● **PASSAGE**:
= = =
Believe it or not, you could make an enterprise collapse by plugging a cable in the wrong place. In fact, a wrong connection may cause a loop with frames duplicating across the network. The Spanning Tree Protocol (STP) prevents just that. In this article, we will learn how STP prevents loops, and how it handles the Layer 2 convergence. Having a solid knowledge of STP (IEEE 802.1D) is a mandatory requirement for any networker.
This article heavily relies on your switching knowledge. In case you don’t have any or need a refresh, you can check out our Data Link layer article.
Introducing Spanning Tree
The need for STP
From the introduction, we already know that STP is out there to prevent loops. However, we haven’t explained what those loops are just yet.
A loop is a series of switch connections that allow a frame to get back where it started.
So, if a computer generates a frame and sends it to a switch, and the frame gets back to that switch at some point in the future, we have a loop.
This is common for broadcast frames, that a switch sends to all ports but the originating one. If we have three switches forming a loop, like in the picture below, without Spanning Tree broadcast frames will loop.
Now, we want to have multiple connections between switches for redundancy. This way, in case one link stops working, we can have an alternative path. However, this inevitably creates loops, which are dangerous for broadcast frames. In the next paragraphs, we will see why.
= = =
● **DATA EXTRACT**:
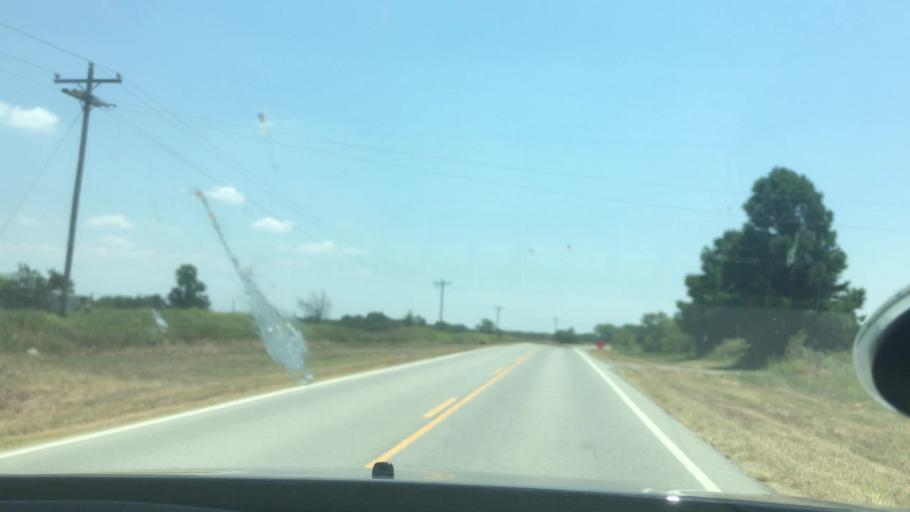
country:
= = =
● **WHAT YOU NEED TO DO**:
1. List each thing the Spanning Tree text says "we will" learn or see.
2. How does the Spanning Tree text define a loop?
The lines are separate material, unrelated to the Spanning Tree text.

● **SOLUTIONS IN ORDER**:
1.
- How STP prevents loops
- How STP handles Layer 2 convergence
- Why loops are dangerous for broadcast frames

2. A series of switch connections that allow a frame to get back where it started.